━━━━━ Data to examine ━━━━━

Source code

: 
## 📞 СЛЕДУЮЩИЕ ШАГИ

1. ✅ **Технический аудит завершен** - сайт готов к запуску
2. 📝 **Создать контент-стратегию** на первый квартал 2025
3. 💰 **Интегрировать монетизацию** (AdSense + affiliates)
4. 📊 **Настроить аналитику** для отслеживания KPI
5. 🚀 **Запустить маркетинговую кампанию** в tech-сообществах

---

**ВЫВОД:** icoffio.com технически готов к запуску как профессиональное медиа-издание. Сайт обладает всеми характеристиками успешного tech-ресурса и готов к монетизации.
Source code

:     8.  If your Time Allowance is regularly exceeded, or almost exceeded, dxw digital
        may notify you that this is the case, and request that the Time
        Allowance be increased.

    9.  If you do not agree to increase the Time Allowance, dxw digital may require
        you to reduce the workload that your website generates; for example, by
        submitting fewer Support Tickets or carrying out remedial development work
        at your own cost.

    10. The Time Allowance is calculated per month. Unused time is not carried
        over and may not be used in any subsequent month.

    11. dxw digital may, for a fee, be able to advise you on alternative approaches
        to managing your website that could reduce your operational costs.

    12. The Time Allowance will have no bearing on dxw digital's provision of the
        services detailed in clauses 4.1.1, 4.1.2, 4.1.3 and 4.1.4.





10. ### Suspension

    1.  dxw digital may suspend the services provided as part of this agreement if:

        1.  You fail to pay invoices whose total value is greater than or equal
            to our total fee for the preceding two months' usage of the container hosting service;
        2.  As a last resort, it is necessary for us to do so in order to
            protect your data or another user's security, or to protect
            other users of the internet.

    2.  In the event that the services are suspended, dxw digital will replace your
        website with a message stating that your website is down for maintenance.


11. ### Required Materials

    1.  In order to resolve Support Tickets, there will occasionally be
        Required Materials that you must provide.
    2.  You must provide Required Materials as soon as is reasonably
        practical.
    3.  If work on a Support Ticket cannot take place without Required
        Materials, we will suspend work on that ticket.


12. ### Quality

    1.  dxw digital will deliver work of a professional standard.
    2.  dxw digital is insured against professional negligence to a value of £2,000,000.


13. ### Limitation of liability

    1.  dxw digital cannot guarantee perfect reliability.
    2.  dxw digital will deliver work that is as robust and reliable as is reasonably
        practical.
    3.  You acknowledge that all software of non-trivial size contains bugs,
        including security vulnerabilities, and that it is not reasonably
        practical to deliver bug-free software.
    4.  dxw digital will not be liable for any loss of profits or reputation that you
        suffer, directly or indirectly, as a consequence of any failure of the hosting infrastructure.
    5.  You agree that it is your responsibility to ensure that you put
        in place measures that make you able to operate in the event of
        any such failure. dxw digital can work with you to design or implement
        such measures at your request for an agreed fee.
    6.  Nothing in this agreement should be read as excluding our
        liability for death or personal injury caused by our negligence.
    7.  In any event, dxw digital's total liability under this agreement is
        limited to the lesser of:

━━━━━

Aim of the exercise
Reproduce the lines of the records verbatim, beginning at the line that contains "than or equal" and stopping after the line that contains "11. ### Required Materials".

Response
        1.  You fail to pay invoices whose total value is greater than or equal
            to our total fee for the preceding two months' usage of the container hosting service;
        2.  As a last resort, it is necessary for us to do so in order to
            protect your data or another user's security, or to protect
            other users of the internet.

    2.  In the event that the services are suspended, dxw digital will replace your
        website with a message stating that your website is down for maintenance.


11. ### Required Materials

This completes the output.